A Jornada do Tabaco…

A jornada do tabaco…

Essa é a minha jornada, mas é o caminho que a maioria segue…

O ano era 1999… Último dia de aula do curso técnico… Última prova…

E passei…

Saio da escola, atravesso a rua, entro em um bar e peço uma cerveja…

No balcão do bar haviam alguns cachimbos e tabacos expostos…

Peço um cachimbo qualquer… O que era mais bonito…

O tabaco, peço orientação ao vendedor…

Esse aqui é mais barato… Esse aqui é de maçã… Este é importado…

Esse nome mágico, que fazia pensar que deveria ser bom, levou a escolha…

O importado então…

Era um pacote banco de letras pretas… Capitain Black dizia no pacote…

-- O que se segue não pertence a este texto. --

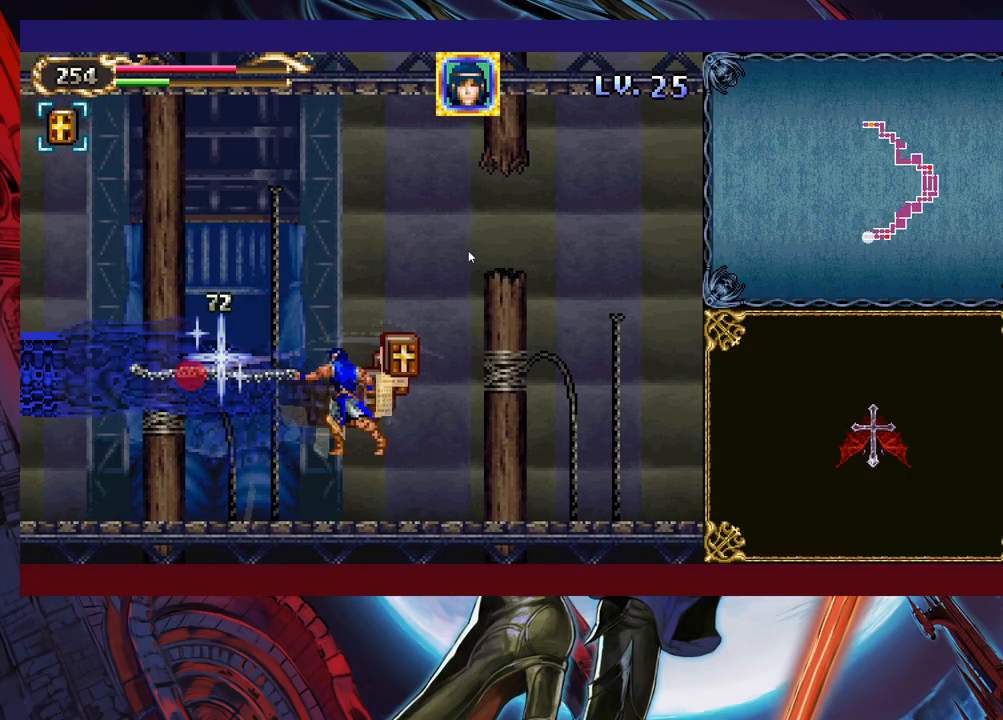
{"buttons": [], "left_stick": "center", "events": [[267, "B", "down"], [333, "X", "down"], [433, "B", "up"], [433, "X", "up"]]}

Eu que por pura onda já tinha fumado alguns charutos cubanos, que detestava cigarro, ao queimar aquele tabaco achei muito saboroso…

Mas no final do fornilho a linha ficou toda assada…

Esse cachimbo e tabaco foi pra gaveta da cômoda, e muito raramente usava, pra fazer “balaca” como dizem aqui no sul…

Minhas meias cheiravam baunilha…

Veio o trabalho…

E algum dinheiro…

Em uma tabacaria, provei o tal de maçã, o do seu Cândido, o de chocolate…

A lingua sempre ficava como se tivesse lambido um esmeril…

Charutos não faziam isso é se tornaram dominantes na minha vida tabagista…

E muitos anos se passaram…

Veio a gravidez da mulher…

Dois Cohiba Black e um Jack Danials Single Barrel esperavam o dia…

Eu no trabalho, temporal, não ia poder sair… Ligo pra casa e peço um café…

Não estou bem, disse ela…

Dores, bora pro hospital (a 100 km)…

O dia mais feliz da vida chegou…

Pqp… Os charutos e wiskey ficaram em casa…

Mas como eu poderia fazer fumaça cancerígena perto de um bebê…

Não vou fumar mais nada…

O cachimbo que ficava no porta-luvas eu dei ora um crakudo…

Os Cohiba se desmancharam…

8 anos se passam…

Um exame de rotina… Outro…. Outro…

O diagnóstico: Câncer de tireoide.

O nódulo de 3,5 cm abraça a carótida… Com iodo-terapia, viveria até uns 10 anos…

Biopsia…

Semanas a espera pra saber o que diria o laboratório da capital…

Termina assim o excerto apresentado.